Most practical applications don't need to support these.

International Emails

With internationalized domain names (IDN):

用户@例子.广告
user@münchen.de

Supporting these requires Unicode-aware patterns or the u flag.

Best Practices

Don't over-validate! The only way to truly validate an email is to send a verification message. Use regex for basic format checking, not RFC compliance.

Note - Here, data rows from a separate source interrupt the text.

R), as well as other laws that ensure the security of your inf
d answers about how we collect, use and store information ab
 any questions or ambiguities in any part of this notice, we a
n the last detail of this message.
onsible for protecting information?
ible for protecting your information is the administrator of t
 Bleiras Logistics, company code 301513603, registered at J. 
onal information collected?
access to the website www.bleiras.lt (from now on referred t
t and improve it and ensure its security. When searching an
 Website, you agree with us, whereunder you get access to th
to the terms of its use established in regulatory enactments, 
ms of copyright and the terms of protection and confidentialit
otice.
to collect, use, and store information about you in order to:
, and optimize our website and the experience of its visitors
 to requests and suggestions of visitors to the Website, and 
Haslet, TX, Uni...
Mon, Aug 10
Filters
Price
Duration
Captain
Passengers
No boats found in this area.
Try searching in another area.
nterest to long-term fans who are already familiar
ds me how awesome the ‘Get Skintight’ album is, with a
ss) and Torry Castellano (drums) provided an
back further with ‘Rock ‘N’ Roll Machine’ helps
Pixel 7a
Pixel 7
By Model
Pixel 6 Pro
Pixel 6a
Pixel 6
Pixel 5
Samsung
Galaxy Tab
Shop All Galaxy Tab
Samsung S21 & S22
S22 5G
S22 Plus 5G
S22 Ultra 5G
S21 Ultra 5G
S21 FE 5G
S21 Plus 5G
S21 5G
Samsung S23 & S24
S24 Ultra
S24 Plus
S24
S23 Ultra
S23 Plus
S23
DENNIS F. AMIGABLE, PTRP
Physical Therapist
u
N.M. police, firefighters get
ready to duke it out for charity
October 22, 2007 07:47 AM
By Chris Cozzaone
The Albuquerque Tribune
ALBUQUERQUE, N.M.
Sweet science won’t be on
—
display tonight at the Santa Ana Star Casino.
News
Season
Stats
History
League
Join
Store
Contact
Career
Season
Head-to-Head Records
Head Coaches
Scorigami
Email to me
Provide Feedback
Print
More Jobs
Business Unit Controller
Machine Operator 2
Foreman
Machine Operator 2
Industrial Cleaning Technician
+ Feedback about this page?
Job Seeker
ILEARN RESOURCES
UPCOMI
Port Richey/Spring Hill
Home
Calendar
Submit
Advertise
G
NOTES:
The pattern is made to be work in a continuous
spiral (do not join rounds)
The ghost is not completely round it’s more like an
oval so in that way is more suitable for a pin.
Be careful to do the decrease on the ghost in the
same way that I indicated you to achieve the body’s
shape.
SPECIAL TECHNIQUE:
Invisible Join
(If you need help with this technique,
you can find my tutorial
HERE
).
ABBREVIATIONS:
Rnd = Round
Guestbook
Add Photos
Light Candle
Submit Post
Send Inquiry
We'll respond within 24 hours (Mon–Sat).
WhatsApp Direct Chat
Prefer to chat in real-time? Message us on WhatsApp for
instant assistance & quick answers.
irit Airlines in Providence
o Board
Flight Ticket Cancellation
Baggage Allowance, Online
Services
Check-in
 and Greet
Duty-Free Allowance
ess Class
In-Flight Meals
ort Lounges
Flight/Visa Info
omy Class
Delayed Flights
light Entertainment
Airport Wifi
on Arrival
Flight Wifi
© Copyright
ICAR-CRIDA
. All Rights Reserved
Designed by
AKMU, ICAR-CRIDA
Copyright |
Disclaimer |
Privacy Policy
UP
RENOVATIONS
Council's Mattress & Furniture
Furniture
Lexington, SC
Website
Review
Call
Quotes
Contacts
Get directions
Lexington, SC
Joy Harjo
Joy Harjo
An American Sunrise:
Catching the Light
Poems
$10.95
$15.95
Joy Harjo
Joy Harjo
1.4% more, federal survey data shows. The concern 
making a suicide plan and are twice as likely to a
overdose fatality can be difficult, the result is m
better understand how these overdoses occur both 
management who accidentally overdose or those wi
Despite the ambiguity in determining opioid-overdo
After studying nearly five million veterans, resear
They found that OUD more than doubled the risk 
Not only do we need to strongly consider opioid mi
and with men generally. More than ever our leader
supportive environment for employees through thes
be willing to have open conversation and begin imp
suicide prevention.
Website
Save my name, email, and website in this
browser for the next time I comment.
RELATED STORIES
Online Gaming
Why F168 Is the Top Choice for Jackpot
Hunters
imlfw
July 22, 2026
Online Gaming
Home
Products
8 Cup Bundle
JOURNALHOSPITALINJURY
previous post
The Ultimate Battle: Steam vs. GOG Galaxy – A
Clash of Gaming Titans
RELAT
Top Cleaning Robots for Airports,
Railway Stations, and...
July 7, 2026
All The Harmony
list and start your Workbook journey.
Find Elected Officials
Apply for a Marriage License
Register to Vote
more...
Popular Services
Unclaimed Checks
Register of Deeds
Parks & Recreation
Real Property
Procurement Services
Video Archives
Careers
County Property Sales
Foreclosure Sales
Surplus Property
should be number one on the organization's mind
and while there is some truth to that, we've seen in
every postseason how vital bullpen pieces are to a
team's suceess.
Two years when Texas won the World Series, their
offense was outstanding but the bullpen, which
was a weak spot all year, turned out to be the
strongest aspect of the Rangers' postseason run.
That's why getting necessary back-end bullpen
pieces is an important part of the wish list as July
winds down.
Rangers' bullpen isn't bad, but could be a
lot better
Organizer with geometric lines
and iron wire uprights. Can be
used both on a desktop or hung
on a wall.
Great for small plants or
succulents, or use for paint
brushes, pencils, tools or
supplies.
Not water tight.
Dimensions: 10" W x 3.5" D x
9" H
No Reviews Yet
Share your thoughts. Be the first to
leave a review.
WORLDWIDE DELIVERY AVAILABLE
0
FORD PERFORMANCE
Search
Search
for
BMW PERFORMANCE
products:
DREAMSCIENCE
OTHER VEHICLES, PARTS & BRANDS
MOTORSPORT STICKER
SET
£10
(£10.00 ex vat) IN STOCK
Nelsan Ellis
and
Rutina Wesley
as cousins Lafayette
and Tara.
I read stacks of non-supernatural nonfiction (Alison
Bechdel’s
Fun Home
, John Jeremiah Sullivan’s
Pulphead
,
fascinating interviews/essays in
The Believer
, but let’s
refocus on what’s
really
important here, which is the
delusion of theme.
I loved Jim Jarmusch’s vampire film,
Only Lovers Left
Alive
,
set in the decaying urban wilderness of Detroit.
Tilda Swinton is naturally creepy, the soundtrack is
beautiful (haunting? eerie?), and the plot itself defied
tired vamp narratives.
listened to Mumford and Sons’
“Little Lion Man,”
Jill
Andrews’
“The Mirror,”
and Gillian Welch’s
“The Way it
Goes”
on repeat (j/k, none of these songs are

  1. Use a simple pattern — Catch obvious typos, not edge cases
  2. Send verification — The real validation is a confirmation email
  3. Be permissive — Better to accept a weird-but-valid email than reject a customer
  4. Trim whitespace — Users often paste emails with leading/trailing spaces

Real-World Implementation

// Simple validation function
function isValidEmail(email) {
  const pattern = /^[\w.+-]+@[\w.-]+\.[a-zA-Z]{2,}$/i;
  return pattern.test(email.trim());
}
 
// Usage
isValidEmail('user@example.com');  // true
isValidEmail('invalid');           // false

RFC 5322 Compliance

If you truly need RFC-compliant validation (you probably don't), the full pattern is over 6,000 characters. Use a library instead:

  • JavaScript: email-validator, validator.js
  • Python: email-validator
  • Go: net/mail package

For 99% of use cases, the basic pattern above is sufficient.